Tiny wireless memory chip debuts

A chip the size of a grain of rice that can store 100 pages of text and swaps data via wireless has been developed by Hewlett-Packard.
The tiny chip was small enough to embed in almost any object, said HP.
The chip could be used to ensure drugs have not been counterfeited, on patient wristbands in hospitals or to add sounds or video to postcards, said HP.
But it warned that the device was at least two years away from being a finished product.
The chip, developed by the Memory Spot research team at HP, is 2-4mm square and current versions can hold up to 512 kilobytes of data.
HP said the amount of memory onboard the tiny chip was likely to grow in future versions.
Data can be moved in and out of the chip at speeds of up to 10 megabits per second - far faster than is possible with other short-range radio systems such as Bluetooth or Radio Frequency ID tags.
“This really bridges the digital and physical worlds,” said Howard Taub, associate director at HP Labs. “The digital data is attached to the physical object it’s related to.”
Taub speculated that the tiny chip could be used to identify drugs and spot fake pharmaceuticals or in hospitals to log all the treatment a patient has received.
Because the chips were so small and easy to make they could be embedded in documents as they were printed, stuck to any surface or made into a book of self-adhesive dots.
“There’s no question that it has long-term potential,” said Tim Bajarin, head of Californian market researcher Creative Strategies.
All the components to make the chip, including modem, antenna, microprocessor and memory, can be fabricated as a single unit helping to keep unit costs low.

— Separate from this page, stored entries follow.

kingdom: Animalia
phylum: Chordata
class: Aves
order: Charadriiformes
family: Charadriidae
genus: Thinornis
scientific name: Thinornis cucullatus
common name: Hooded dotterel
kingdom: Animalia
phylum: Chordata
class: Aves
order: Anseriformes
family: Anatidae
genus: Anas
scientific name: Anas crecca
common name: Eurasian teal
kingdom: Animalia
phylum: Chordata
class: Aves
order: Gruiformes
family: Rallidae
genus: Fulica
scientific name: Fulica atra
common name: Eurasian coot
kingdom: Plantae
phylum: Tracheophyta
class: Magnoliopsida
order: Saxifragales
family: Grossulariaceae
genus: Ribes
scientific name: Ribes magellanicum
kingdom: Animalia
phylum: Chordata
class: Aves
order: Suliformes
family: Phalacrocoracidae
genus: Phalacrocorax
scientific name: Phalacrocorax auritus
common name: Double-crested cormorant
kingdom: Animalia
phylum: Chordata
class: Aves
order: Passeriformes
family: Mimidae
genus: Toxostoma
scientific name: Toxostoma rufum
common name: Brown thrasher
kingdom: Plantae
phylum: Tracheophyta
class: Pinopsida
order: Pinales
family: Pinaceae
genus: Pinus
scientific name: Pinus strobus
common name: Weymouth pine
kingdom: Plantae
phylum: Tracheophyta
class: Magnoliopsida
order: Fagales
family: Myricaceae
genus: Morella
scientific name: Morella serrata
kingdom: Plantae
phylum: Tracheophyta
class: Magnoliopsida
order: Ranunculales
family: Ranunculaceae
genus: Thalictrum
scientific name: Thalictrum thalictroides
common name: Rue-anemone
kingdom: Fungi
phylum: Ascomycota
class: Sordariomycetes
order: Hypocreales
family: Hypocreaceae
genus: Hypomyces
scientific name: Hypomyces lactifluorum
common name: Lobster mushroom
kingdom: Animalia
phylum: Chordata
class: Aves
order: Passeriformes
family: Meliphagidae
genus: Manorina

HP speculated that once in production the devices could cost as little as one dollar each.
No battery is needed because devices reading data from the chip will provide power by induction.
HP said it would show the chip to standards bodies in the hi-tech industry with a view to getting it widely adopted. It warned that the chip was at least two years away from commercialisation.
The Memory Spot chip has been developed over the past four years by researchers at HP’s research laboratory in Bristol, UK.